Я делаю паузу, понимая, что никто, кроме моей мамы, брата и Дагни, никогда не говорил мне этих слов. Ни с кем из моих прошлых отношений, ни с кем-либо из моих друзей.

Он остается на линии и наблюдает за мной. Жду, пока я завершу звонок. Я ловлю себя на мысли о том, чтобы проследить языком каждую его татуировку.

— Я не вернусь; ты знаешь, что это так?

Я уже говорила это раньше, но на этот раз все по-другому. Я хочу, чтобы он услышал искренность моего голоса, категорическую истинность моего заявления.

Если я ожидала, что он зарычит или рассердится, он меня удивил. Он просто откидывается на спинку стула и обхватывает одной рукой кулак другой.

— Я знаю.

— Ты меня отпустишь? — удивляюсь я.

Возможно, даже немного разочарован.

— Нет, амор . — Он медленно качает головой, как будто то, что я только что сказал, — самая нелепая вещь, которую он когда-либо слышал. — Я собираюсь выследить тебя и сам притащить сюда, как ты и хочешь.

— Удачи в этом, — легкомысленно отвечаю я.

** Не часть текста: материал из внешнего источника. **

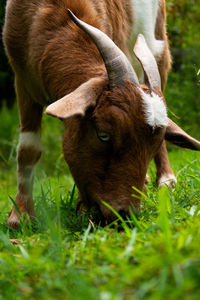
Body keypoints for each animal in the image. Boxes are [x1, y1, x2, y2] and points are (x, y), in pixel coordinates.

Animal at [2, 0, 200, 227]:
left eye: (155, 143)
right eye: (103, 135)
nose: (125, 214)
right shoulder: (22, 80)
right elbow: (29, 149)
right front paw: (20, 216)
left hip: (160, 45)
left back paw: (166, 180)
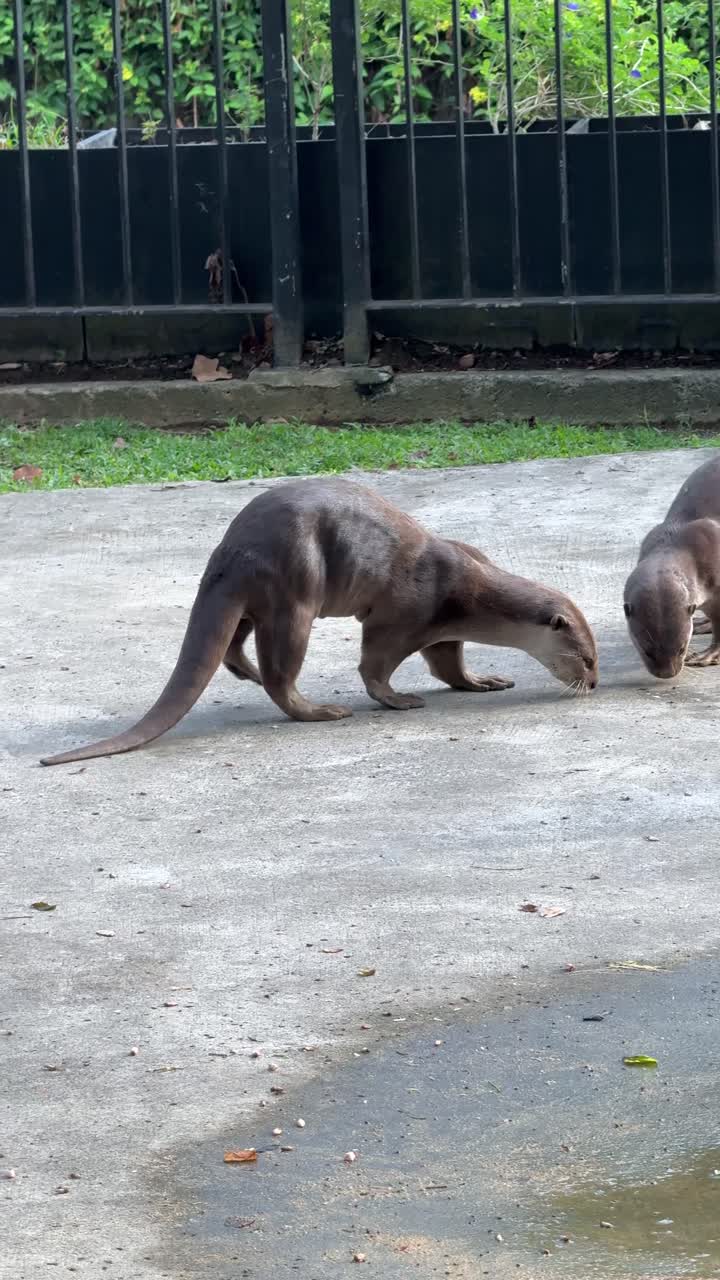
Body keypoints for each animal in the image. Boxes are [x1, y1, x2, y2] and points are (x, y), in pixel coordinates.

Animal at [41, 477, 598, 765]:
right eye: (587, 659)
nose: (593, 684)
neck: (471, 589)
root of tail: (229, 550)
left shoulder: (443, 629)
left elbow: (449, 665)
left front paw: (483, 681)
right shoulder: (404, 614)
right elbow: (374, 665)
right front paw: (397, 700)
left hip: (254, 599)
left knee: (234, 644)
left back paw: (247, 672)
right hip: (294, 594)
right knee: (280, 673)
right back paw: (322, 710)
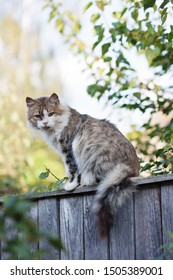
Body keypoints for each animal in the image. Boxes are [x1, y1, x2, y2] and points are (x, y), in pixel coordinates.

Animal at [26, 93, 139, 237]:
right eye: (38, 116)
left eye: (50, 114)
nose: (45, 122)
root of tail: (132, 167)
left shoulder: (68, 149)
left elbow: (71, 170)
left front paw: (71, 185)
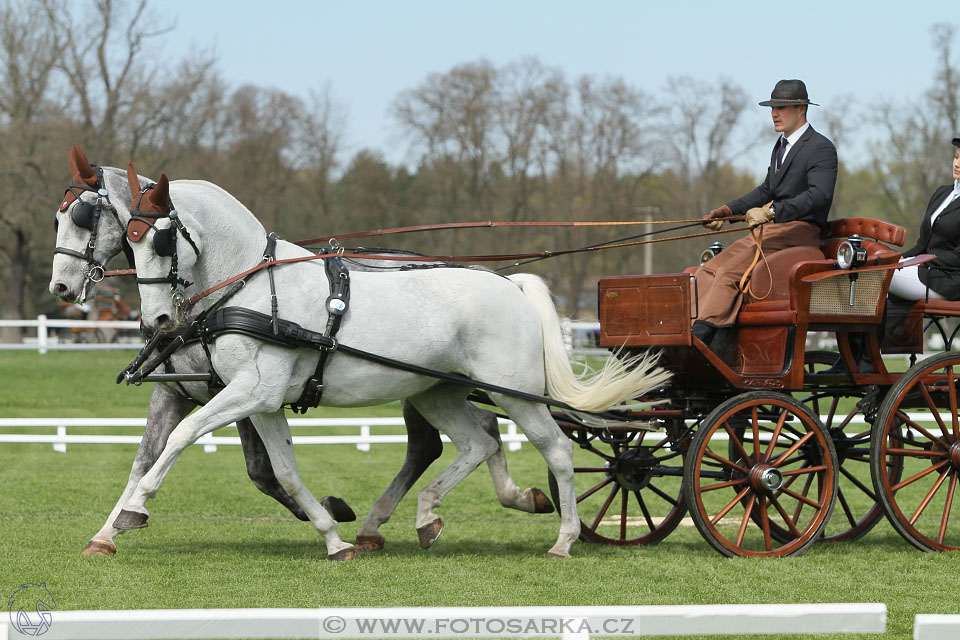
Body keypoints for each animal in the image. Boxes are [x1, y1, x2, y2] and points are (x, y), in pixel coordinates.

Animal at [114, 166, 668, 560]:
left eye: (159, 239)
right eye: (128, 241)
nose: (156, 319)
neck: (253, 288)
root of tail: (510, 283)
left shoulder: (253, 392)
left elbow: (183, 435)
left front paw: (135, 507)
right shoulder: (264, 401)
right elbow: (285, 471)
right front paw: (333, 539)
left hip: (514, 393)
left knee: (554, 449)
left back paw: (564, 538)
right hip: (438, 392)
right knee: (476, 443)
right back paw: (425, 518)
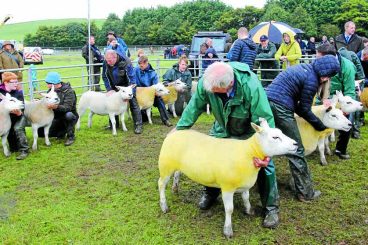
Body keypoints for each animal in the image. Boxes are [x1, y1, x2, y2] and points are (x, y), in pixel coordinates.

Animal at [157, 117, 298, 238]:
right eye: (275, 137)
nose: (296, 144)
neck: (249, 152)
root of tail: (174, 132)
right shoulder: (227, 187)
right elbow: (229, 209)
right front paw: (228, 230)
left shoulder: (245, 184)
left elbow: (246, 198)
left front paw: (249, 210)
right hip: (165, 166)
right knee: (161, 184)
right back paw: (164, 206)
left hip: (176, 165)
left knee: (177, 174)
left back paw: (175, 189)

Удовлетворенная улыбка, которую он мне дарит, пробирает меня до костей. Это почти неестественно в своем удовлетворении.

— Между уверенностью и высокомерием существует очень тонкая грань, — отмечает он.

Моя рука сжимает телефон, моя собственная улыбка напрягается. — Что это значит?

— Ты сделала ошибку.

— Что? — спрашиваю я, потрясенная.

Он наклоняется вперед и машет мне пальцем, чтобы я подошла поближе. Как марионетка на веревке, подчиняющаяся своему кукловоду, я делаю то, что он приказывает. Я наклоняюсь вперед и слегка наклоняю лицо в сторону, не сводя с него глаз.

Рот Тьяго открывается, и мои собственные губы приоткрываются, пока я жду того, что он собирается сказать, завороженная им и ловящая каждое его слово еще до того, как он произнесет это слово. Его глаза горячо сверкают на мне, победоносные и дерзкие.

— Барселона.

Линия обрывается, и мне остается смотреть на свое испуганное выражение лица, отраженное на черном экране.